Quand les mots n'ont pas leur place
Un grand soleil brille dans un ciel sans nuage. Ironique comme le temps est à l'opposé de ses sentiments. Il se sent seul malgré les personnes qui marchent autour de lui. En dépit de son angoisse, il avance, met un pied devant l'autre. Ne pas réfléchir, ne pas anticiper le pire. Elle va venir, oui. Dans son dernier message, elle lui écrit qu'elle va venir pour qu'ils s'expliquent.
Il lui a donné rendez-vous dans le café où ils venaient si souvent. Peut-être y reviendront-ils ensemble une prochaine fois, dans un contexte différent. Lorsqu'il s'approche, il la cherche à travers la devanture mais ne la voit pas attablée à leur table. Il est un peu en avance et soulagé d'être le premier.
Juste après s'être installé, le serveur vient prendre sa commande bien que celui-ci connaisse ses - leurs - habitudes. Il n'a besoin de prononcer aucun mot.
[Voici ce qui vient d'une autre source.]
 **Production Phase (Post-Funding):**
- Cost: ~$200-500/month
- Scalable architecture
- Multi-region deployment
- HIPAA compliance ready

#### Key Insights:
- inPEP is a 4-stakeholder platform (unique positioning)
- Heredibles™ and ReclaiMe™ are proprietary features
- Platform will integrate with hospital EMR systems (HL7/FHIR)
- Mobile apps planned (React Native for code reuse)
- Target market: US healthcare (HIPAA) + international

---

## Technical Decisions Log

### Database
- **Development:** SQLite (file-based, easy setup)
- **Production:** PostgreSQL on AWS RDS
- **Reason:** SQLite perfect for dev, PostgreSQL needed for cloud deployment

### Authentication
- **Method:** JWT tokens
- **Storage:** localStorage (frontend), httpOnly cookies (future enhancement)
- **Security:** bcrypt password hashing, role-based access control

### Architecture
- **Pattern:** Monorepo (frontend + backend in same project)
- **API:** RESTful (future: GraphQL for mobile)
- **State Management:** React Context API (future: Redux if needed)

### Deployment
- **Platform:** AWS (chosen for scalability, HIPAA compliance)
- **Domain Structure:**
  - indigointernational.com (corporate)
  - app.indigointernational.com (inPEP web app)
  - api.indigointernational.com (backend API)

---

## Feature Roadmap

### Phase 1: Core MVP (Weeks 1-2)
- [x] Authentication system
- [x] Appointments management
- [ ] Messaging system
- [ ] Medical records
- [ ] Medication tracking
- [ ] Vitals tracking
Un cappuccino pour lui, un thé au jasmin pour elle. Sauf qu'il n'y a que lui, pour le moment. Elle ne devrait pas tarder. Elle a toujours été ponctuelle. Justement, la voilà qui passe la porte. Elle n'a pas besoin de lever le regard pour le trouver, elle sait où il est installé. Le serveur, de retour avec le cappuccino, lui demande si elle souhaite boire un thé. Elle accepte d'un simple hochement de tête, bien qu'elle ne sache pas si elle restera suffisamment longtemps pour le déguster.
Enfin, elle lève les yeux vers lui. Il ressent un choc. Ses yeux, d'habitude si rieurs, si joyeux, sont ternes et tristes. Elle tente un petit sourire mais celui-ci s'évanouit avant même d'apparaître. Il entrouvre les lèvres mais ne sait que dire. Elle sent les larmes humidifier ses yeux. Par réflexe, il tend la main vers sa joue mais elle recule, refuse son geste. Une petite théière, une tasse et un sachet de thé se matérialisent sur la table, aucun d'eux n'a remarqué le serveur qui, conscient de ce qu'il se passe, reste le plus discret possible.
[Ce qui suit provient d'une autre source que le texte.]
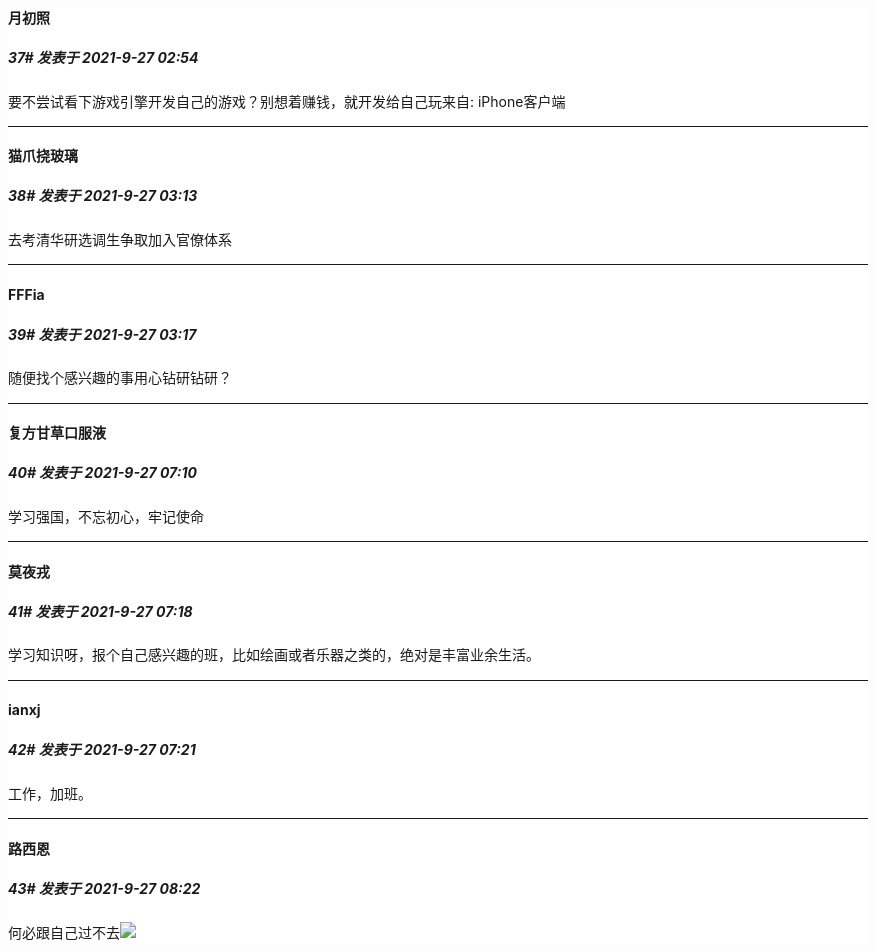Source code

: ####  月初照  
##### 37#       发表于 2021-9-27 02:54


要不尝试看下游戏引擎开发自己的游戏？别想着赚钱，就开发给自己玩来自: iPhone客户端


*****

####  猫爪挠玻璃  
##### 38#       发表于 2021-9-27 03:13


去考清华研选调生争取加入官僚体系


*****

####  FFFia  
##### 39#       发表于 2021-9-27 03:17


随便找个感兴趣的事用心钻研钻研？


*****

####  复方甘草口服液  
##### 40#       发表于 2021-9-27 07:10


学习强国，不忘初心，牢记使命


*****

####  莫夜戎  
##### 41#       发表于 2021-9-27 07:18


学习知识呀，报个自己感兴趣的班，比如绘画或者乐器之类的，绝对是丰富业余生活。


*****

####  ianxj  
##### 42#       发表于 2021-9-27 07:21


工作，加班。


*****

####  路西恩  
##### 43#       发表于 2021-9-27 08:22


何必跟自己过不去<img src="https://static.saraba1st.com/image/smiley/face2017/001.png" referrerpolicy="no-referrer">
Elle sent une larme s'échapper, rouler sur sa joue en laissant un filet argenté sur son passage, et glisser jusqu'à la pointe de son menton. Elle ne bouge pas, ne fait aucun geste pour la faire disparaître. Il est désemparé, sent lui aussi ses émotions l'envahir. Que dire ? Rien. Rien qui n'arrangerait cette situation. Elle secoue la tête, torturée par ses sentiments. Il lit au fond de ses yeux que c'est fini. Elle a souffert, rien ne pourra changer cela. Il est trop tard. Il le comprend. Il laisse tomber sa tête au creux de ses mains, sa jambe droite ne tient pas en place. Il ne peut supporter cette situation. Quel gâchis.
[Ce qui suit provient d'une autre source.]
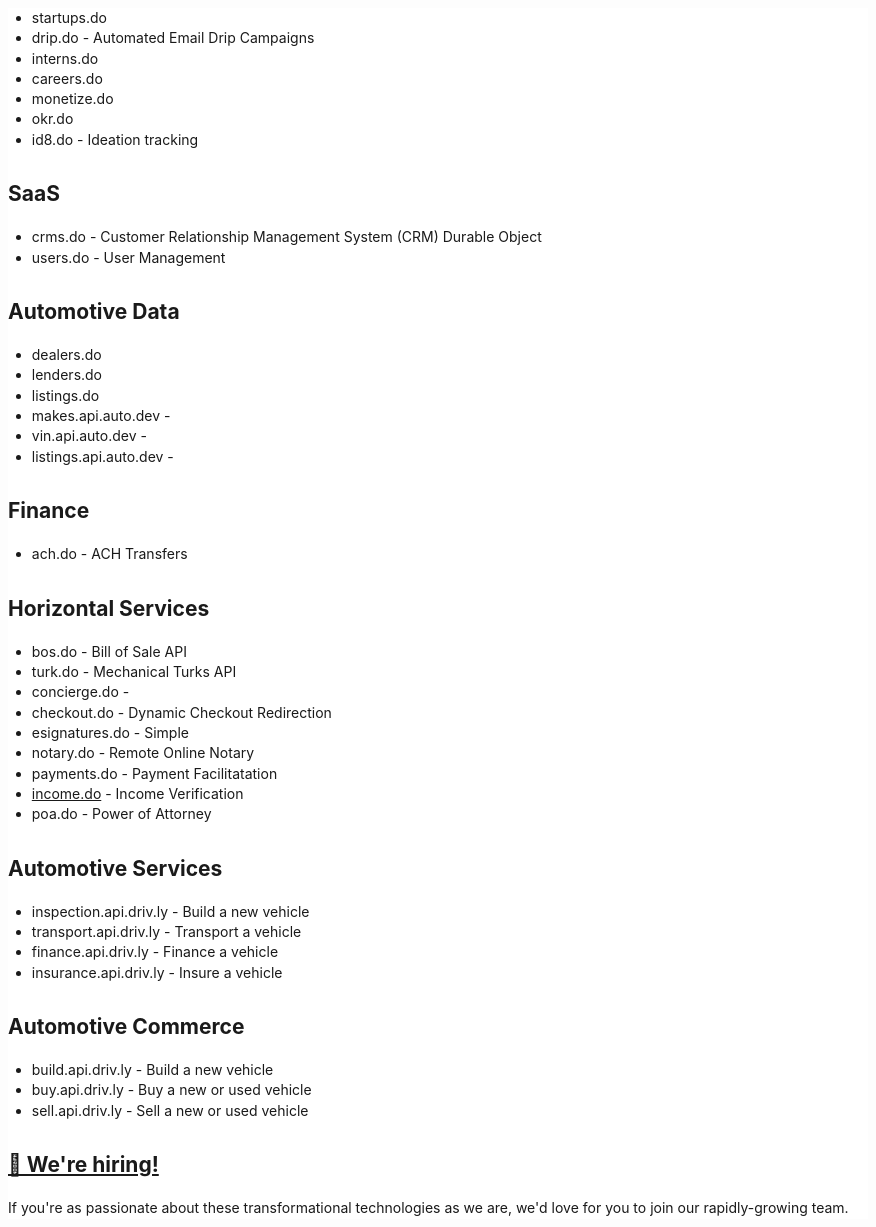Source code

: - startups.do
- drip.do - Automated Email Drip Campaigns
- interns.do
- careers.do
- monetize.do
- okr.do
- id8.do - Ideation tracking

## SaaS

- crms.do - Customer Relationship Management System (CRM) Durable Object
- users.do - User Management

## Automotive Data

- dealers.do
- lenders.do
- listings.do
- makes.api.auto.dev - 
- vin.api.auto.dev - 
- listings.api.auto.dev - 


## Finance

- ach.do - ACH Transfers

## Horizontal Services

- bos.do - Bill of Sale API
- turk.do - Mechanical Turks API
- concierge.do - 
- checkout.do - Dynamic Checkout Redirection
- esignatures.do - Simple 
- notary.do - Remote Online Notary
- payments.do - Payment Facilitatation
- [income.do](https://income.do) - Income Verification
- poa.do - Power of Attorney

## Automotive Services

- inspection.api.driv.ly - Build a new vehicle
- transport.api.driv.ly - Transport a vehicle
- finance.api.driv.ly - Finance a vehicle
- insurance.api.driv.ly - Insure a vehicle

## Automotive Commerce

- build.api.driv.ly - Build a new vehicle
- buy.api.driv.ly - Buy a new or used vehicle
- sell.api.driv.ly - Sell a new or used vehicle


## [🚀 We're hiring!](https://careers.do/apply)
If you're as passionate about these transformational technologies as we are, we'd love for you to join our rapidly-growing team.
Il relève les yeux vers elle, le regard suppliant. Elle se détourne. Elle ne peut plus, c'est au-dessus de ses forces. Perdu dans son désespoir, il ne remarque pas le sanglot qui s'échappe à travers ses lèvres. Sa gorge est serrée, lui fait mal. Elle aussi a mal. Mal de le voir dans cet état.
Alors, avec un dernier regard pour lui, elle se lève, entrouvre la bouche, renonce, se détourne et quitte le café. La vue brouillée par ses larmes, il la contemple une dernière fois, la regarde traverser la rue et disparaître au prochain tournant. L'eau de son thé fume encore. C'est terminé.